- **Given request**
Turn the lines of every entry below into a numbered list, skipping any blank lines. Leave the pictures out of your answer.
**** Information provided ****
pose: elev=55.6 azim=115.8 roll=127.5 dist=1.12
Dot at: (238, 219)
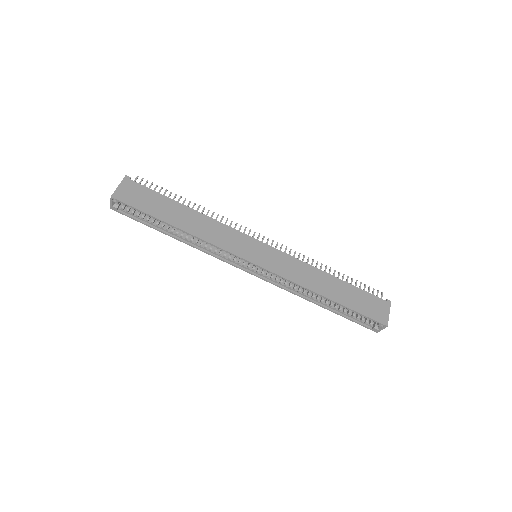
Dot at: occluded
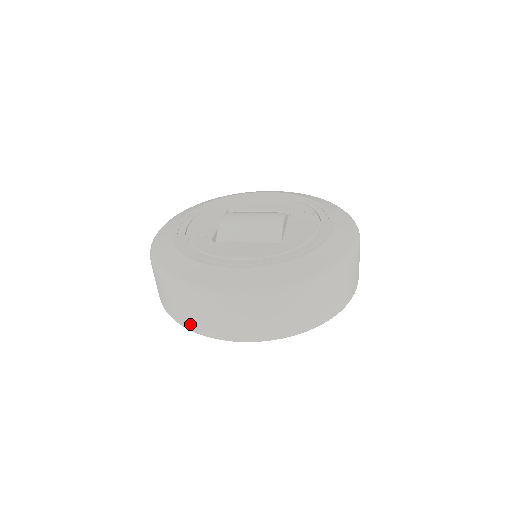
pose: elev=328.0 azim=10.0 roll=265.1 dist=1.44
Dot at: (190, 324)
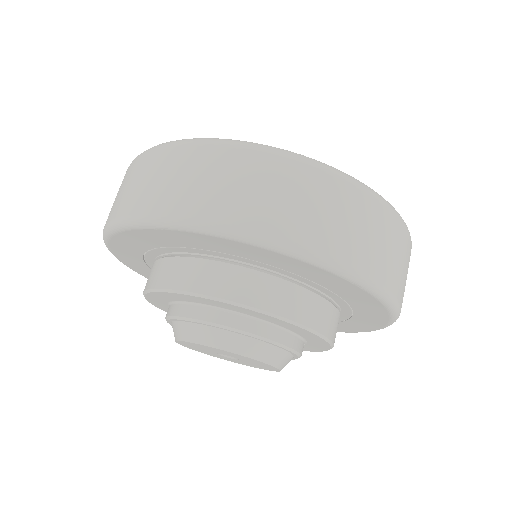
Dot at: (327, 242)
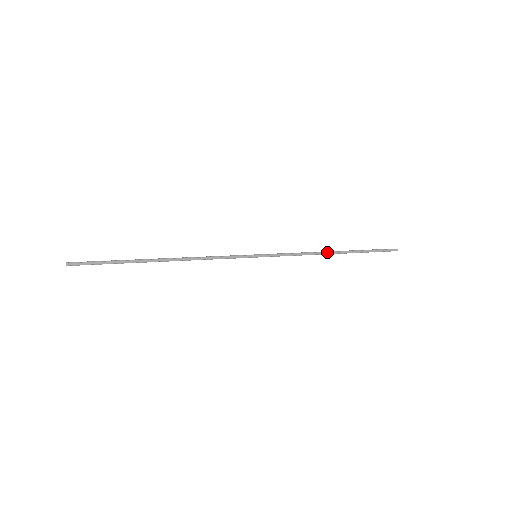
****
- **Output of the exercise**
1. pose: elev=55.6 azim=115.8 roll=127.5 dist=1.12
2. Dot at: (238, 219)
3. Dot at: occluded
4. pose: elev=328.0 azim=10.0 roll=265.1 dist=1.44
5. Dot at: (190, 324)
6. Dot at: (327, 242)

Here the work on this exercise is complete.